Oakland City Councilwoman Libby Schaaf claimed victory early this Wednesday morning in the city's 15-candidate mayoral race.
Schaaf had large leads over the other candidates. In the 15th round of ranked choice voting, she had 62 percent of the vote. City Councilwoman Rebecca Kaplan had 37 percent. Incumbent Mayor Jean Quan had 0 percent.
After 15 rounds of ranked-choice tabulation were run, Schaaf came out on top with 62.8 percent of the vote and Kaplan was second with 37.2 percent.
The ballots of at least several thousand vote-by-mail voters who dropped off their ballots at the polls on Election Day remain to be counted but Schaaf said in a phone interview early Wednesday that she believes her margin is safe.
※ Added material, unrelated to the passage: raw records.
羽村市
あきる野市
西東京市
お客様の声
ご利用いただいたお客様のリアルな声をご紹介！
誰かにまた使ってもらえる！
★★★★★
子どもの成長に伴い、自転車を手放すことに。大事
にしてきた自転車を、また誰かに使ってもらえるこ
Schaaf said, "I'm proud of the campaign we ran and the hundreds of volunteers who have a passion for Oakland and hope for their city. I'm proud that I ran a 100 percent positive, ethical and issues-based campaign" and said she plans to govern in the same way.
Schaaf said the endorsements she received late in the campaign from Gov. Jerry Brown, who lives in Oakland and used to be the city's mayor, and U.S. Sen. Barbara Boxer made a difference in the mayor's race.
She said she was "incredibly honored and grateful" to receive the endorsements.
Schaaf said her first priority as mayor will be to make the city safer by emphasizing fighting crime but she said she also wants Oakland to "deliver more responsive services to its residents."
Quan issued a statement Wednesday congratulating Schaff.
"I pledge to help carry that work forward and collaborate with the Mayor-elect," she said. "We will do everything we can to ensure a seamless transition as we rededicate ourselves to making Oakland a safer, more prosperous home for residents of every neighborhood."
Quan acknowledged in an interview before the election that she has "made mistakes" but said she thinks she is "a stronger mayor" now than she was when she took office in January 2011.
Quan said she began her term at "a very tough time" because Oakland faced a large budget deficit and other problems but she thinks she has turned the city around and things are going in the right direction now.
Quan said that among her accomplishments were balancing the city's budget, reducing the city's homicide rate to its lowest level in 15 years and helping the Oakland Police Department comply with most of the reforms that were mandated in the 2003 settlement of a police misconduct lawsuit.
Kaplan, who finished third in the 2010 election with 21 percent of the vote in the first round of voting and was the frontrunner in most pre-election polls, said Oakland has been budgeting for more public services, such as hiring more police officers and dispatchers and improving animal services, than the city has been receiving.
Kaplan said if she was elected she "would fix that immediately."